<<<<

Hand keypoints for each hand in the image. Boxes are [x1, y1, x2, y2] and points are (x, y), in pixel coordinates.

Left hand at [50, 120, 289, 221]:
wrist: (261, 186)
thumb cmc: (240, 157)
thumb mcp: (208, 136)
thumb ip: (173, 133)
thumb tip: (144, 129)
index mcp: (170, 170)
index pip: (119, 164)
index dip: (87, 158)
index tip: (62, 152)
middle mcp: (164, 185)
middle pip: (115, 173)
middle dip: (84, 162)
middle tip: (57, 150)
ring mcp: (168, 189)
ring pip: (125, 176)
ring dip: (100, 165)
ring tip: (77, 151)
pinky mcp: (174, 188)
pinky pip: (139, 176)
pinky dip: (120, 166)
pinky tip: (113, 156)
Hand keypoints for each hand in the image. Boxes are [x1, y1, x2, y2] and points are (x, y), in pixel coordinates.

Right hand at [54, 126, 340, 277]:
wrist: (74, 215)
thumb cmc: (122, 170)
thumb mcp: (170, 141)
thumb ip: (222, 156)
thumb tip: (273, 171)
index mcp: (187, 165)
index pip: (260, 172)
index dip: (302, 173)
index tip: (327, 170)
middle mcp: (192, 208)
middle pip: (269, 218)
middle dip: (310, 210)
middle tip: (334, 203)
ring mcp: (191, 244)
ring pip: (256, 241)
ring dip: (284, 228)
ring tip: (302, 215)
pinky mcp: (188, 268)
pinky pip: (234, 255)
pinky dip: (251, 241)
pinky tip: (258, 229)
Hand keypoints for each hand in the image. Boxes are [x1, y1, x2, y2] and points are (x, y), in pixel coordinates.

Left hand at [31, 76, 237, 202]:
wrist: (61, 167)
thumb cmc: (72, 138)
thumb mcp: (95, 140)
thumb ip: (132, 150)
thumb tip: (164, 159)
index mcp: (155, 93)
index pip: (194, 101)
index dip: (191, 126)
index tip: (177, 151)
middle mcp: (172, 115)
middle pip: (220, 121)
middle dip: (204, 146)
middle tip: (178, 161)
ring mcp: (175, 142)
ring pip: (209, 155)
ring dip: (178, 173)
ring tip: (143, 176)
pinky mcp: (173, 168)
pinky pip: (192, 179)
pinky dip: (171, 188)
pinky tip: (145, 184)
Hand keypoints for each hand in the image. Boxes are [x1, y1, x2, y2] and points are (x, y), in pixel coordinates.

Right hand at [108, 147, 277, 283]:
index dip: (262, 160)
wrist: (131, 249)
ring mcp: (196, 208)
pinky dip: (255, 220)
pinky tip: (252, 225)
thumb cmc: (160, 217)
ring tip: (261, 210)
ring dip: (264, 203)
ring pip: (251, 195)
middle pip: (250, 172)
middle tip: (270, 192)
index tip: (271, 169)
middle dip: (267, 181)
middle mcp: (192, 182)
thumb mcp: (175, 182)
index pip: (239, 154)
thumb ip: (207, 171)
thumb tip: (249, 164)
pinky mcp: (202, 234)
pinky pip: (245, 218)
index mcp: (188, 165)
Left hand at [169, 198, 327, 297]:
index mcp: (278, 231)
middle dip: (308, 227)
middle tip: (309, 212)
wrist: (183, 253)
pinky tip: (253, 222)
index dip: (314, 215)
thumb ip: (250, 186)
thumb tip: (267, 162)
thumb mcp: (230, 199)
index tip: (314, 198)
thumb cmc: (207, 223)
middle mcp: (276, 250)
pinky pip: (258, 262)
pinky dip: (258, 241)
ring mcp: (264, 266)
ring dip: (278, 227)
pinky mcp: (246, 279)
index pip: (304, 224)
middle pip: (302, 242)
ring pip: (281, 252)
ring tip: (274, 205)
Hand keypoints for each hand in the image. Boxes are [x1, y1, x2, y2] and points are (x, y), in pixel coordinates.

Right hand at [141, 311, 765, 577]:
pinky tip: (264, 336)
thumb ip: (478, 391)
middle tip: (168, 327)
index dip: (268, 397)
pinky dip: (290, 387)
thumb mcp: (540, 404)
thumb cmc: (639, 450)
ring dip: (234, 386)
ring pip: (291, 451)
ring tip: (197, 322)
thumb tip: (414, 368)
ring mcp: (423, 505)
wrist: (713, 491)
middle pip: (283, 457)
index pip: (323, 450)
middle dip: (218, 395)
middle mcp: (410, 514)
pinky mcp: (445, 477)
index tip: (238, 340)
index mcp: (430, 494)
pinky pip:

>>>>
<<<<

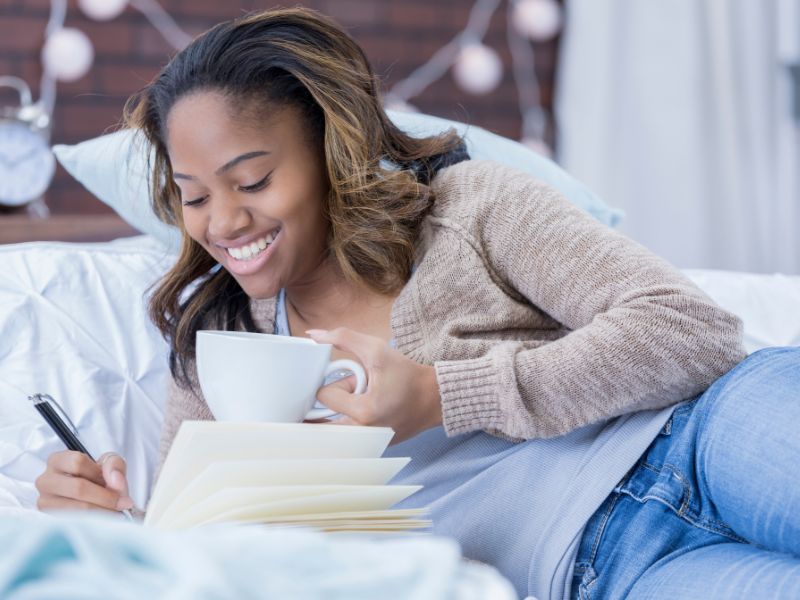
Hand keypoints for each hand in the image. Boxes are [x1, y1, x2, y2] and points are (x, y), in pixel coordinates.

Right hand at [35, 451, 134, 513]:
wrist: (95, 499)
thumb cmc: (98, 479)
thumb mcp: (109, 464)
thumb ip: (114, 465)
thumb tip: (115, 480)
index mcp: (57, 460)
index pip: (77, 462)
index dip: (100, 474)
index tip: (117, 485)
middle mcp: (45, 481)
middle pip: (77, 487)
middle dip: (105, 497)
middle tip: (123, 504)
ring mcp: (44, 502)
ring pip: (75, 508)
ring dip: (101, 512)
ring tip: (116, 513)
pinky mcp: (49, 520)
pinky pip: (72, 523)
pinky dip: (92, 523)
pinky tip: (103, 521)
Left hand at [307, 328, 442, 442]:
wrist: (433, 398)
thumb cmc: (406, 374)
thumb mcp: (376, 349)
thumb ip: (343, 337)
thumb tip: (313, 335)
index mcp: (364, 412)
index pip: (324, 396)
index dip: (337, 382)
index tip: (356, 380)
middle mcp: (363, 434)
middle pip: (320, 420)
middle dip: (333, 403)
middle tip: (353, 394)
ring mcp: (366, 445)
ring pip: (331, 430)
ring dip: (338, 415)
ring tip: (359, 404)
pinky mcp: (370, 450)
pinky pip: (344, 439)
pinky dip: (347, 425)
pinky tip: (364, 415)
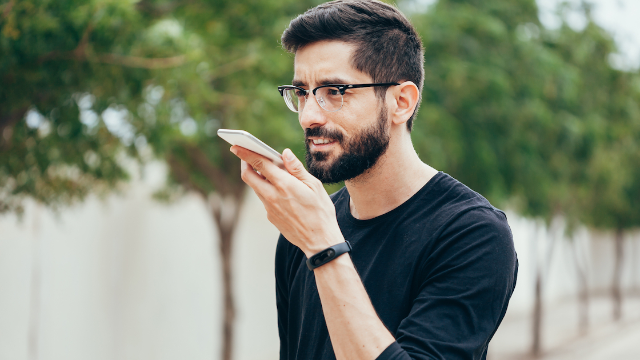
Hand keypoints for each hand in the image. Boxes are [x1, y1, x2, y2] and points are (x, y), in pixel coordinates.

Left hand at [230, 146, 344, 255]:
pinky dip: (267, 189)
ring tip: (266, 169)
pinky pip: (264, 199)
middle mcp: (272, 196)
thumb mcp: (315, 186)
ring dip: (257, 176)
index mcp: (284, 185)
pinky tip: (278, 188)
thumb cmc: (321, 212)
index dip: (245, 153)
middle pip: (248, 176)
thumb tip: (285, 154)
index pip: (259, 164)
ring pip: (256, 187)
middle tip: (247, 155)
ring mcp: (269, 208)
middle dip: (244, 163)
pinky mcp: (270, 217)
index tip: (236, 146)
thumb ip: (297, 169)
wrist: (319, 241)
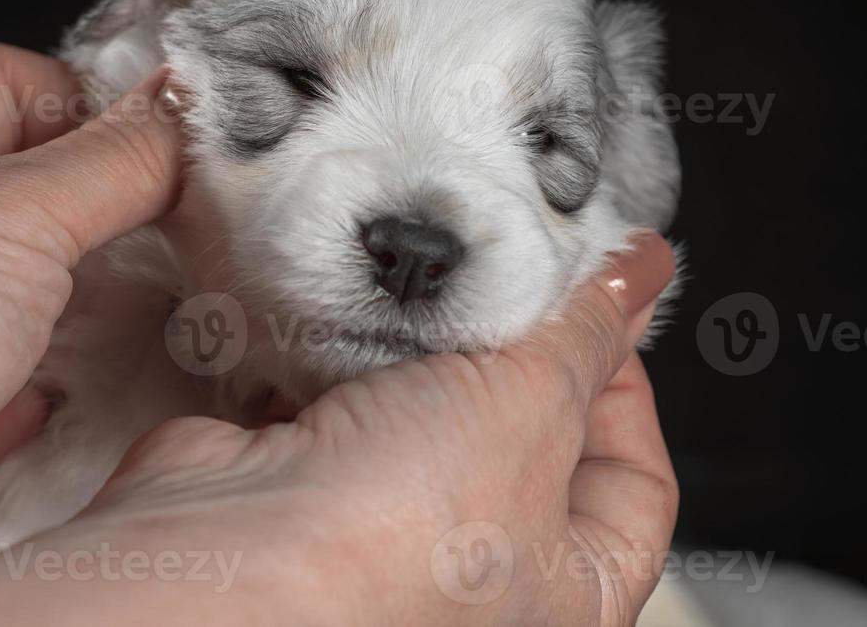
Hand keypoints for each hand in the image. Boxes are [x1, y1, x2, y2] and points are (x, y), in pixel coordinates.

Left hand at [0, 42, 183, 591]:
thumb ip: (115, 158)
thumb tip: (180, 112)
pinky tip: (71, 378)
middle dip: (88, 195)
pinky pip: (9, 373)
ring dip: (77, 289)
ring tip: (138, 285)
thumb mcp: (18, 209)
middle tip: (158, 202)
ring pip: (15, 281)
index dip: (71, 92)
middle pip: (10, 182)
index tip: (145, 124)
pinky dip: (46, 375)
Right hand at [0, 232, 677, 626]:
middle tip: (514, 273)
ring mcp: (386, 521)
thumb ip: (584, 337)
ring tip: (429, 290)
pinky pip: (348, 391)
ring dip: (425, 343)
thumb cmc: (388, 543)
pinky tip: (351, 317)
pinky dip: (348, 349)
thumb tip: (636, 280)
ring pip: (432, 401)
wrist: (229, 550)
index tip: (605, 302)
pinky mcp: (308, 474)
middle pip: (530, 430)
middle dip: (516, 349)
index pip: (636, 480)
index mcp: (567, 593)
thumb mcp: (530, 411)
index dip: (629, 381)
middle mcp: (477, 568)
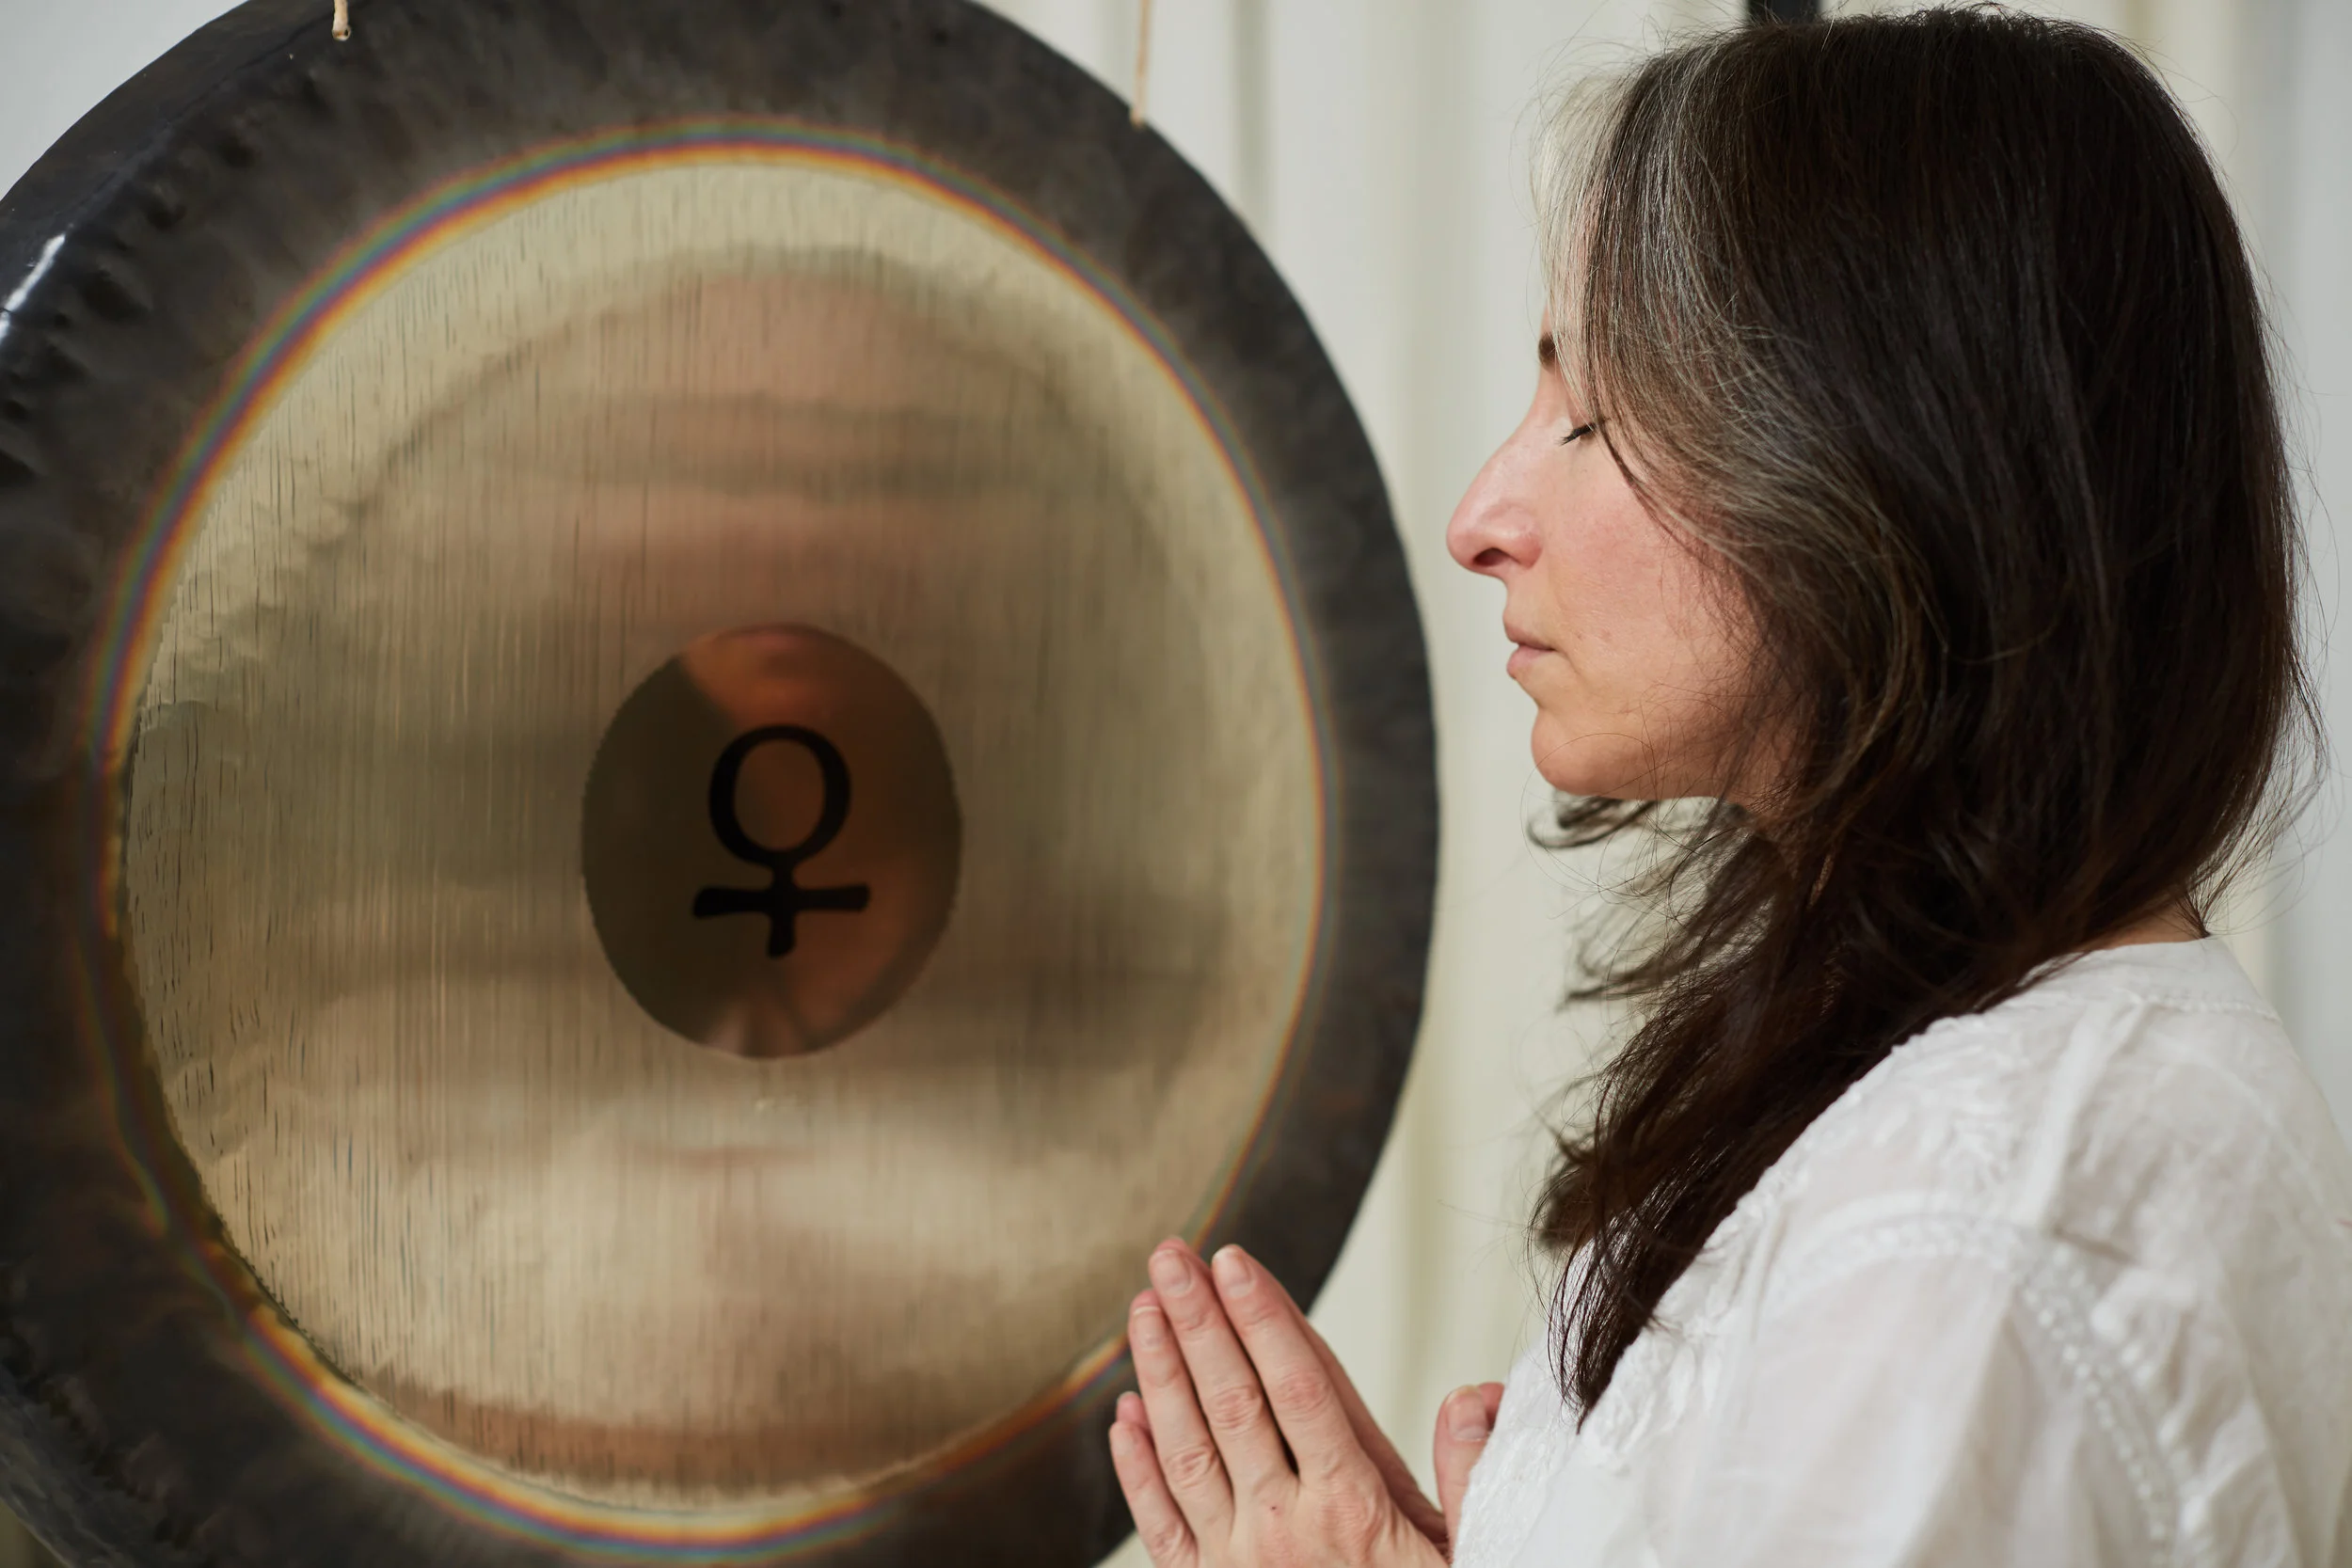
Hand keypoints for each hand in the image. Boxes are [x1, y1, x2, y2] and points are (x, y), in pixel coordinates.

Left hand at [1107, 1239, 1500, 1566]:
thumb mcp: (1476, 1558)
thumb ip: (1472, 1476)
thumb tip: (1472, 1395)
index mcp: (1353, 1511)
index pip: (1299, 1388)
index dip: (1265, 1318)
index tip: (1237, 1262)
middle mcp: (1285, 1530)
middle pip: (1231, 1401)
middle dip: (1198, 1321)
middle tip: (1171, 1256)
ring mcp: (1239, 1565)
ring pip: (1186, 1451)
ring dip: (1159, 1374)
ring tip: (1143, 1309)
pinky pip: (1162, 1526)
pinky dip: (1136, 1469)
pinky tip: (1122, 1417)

>>>>
<<<<

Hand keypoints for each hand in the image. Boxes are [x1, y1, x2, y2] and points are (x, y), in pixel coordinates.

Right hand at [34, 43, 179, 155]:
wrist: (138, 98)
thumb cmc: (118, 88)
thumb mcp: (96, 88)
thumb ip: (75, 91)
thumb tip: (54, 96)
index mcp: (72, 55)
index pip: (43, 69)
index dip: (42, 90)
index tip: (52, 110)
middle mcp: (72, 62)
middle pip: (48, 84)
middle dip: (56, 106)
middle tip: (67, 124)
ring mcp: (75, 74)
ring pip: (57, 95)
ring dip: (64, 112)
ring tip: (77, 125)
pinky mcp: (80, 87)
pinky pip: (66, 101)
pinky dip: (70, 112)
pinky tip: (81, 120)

>>>>

> What is being asked
Look through the material for "wrist". Copy each line that has it.

> Solved exercise
wrist: (261, 186)
wrist: (74, 215)
wrist: (61, 167)
wrist: (131, 249)
wrist: (183, 253)
wrist: (713, 491)
wrist: (95, 499)
wrist: (433, 398)
wrist: (319, 241)
wrist: (229, 550)
wrist: (138, 98)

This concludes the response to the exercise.